WORK REQUEST = Print every line of the data exactly as shown.

EXTRACTED RECORDS =
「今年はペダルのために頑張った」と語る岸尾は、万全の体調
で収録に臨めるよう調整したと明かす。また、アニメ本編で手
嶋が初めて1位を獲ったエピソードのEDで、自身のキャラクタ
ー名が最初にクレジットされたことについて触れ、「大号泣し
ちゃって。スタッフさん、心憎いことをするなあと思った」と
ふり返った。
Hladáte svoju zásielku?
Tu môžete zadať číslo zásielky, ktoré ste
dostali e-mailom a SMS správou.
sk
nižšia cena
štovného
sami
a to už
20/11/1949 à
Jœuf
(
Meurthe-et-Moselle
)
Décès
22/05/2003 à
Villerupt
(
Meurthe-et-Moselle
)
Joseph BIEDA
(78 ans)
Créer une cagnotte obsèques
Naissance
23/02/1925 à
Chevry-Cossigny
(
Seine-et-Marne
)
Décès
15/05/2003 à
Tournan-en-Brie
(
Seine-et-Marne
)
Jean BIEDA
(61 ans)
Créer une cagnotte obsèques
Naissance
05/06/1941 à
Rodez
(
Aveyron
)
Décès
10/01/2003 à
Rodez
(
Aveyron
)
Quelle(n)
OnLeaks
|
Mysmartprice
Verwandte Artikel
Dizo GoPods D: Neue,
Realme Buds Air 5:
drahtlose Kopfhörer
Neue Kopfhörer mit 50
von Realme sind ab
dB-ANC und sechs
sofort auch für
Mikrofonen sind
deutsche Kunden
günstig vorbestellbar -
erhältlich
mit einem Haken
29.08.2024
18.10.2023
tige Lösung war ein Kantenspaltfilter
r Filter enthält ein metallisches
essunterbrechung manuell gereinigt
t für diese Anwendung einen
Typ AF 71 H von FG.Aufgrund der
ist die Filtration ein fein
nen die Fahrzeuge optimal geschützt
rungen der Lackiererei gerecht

ANSWER FOR THE TASK =
「今年はペダルのために頑張った」と語る岸尾は、万全の体調
で収録に臨めるよう調整したと明かす。また、アニメ本編で手
嶋が初めて1位を獲ったエピソードのEDで、自身のキャラクタ
ー名が最初にクレジットされたことについて触れ、「大号泣し
ちゃって。スタッフさん、心憎いことをするなあと思った」と
ふり返った。
Hladáte svoju zásielku?
Tu môžete zadať číslo zásielky, ktoré ste
dostali e-mailom a SMS správou.
sk
nižšia cena
štovného
sami
a to už
20/11/1949 à
Jœuf
(
Meurthe-et-Moselle
)
Décès
22/05/2003 à
Villerupt
(
Meurthe-et-Moselle
)
Joseph BIEDA
(78 ans)
Créer une cagnotte obsèques
Naissance
23/02/1925 à
Chevry-Cossigny
(
Seine-et-Marne
)
Décès
15/05/2003 à
Tournan-en-Brie
(
Seine-et-Marne
)
Jean BIEDA
(61 ans)
Créer une cagnotte obsèques
Naissance
05/06/1941 à
Rodez
(
Aveyron
)
Décès
10/01/2003 à
Rodez
(
Aveyron
)
Quelle(n)
OnLeaks
|
Mysmartprice
Verwandte Artikel
Dizo GoPods D: Neue,
Realme Buds Air 5:
drahtlose Kopfhörer
Neue Kopfhörer mit 50
von Realme sind ab
dB-ANC und sechs
sofort auch für
Mikrofonen sind
deutsche Kunden
günstig vorbestellbar -
erhältlich
mit einem Haken
29.08.2024
18.10.2023
tige Lösung war ein Kantenspaltfilter
r Filter enthält ein metallisches
essunterbrechung manuell gereinigt
t für diese Anwendung einen
Typ AF 71 H von FG.Aufgrund der
ist die Filtration ein fein
nen die Fahrzeuge optimal geschützt
rungen der Lackiererei gerecht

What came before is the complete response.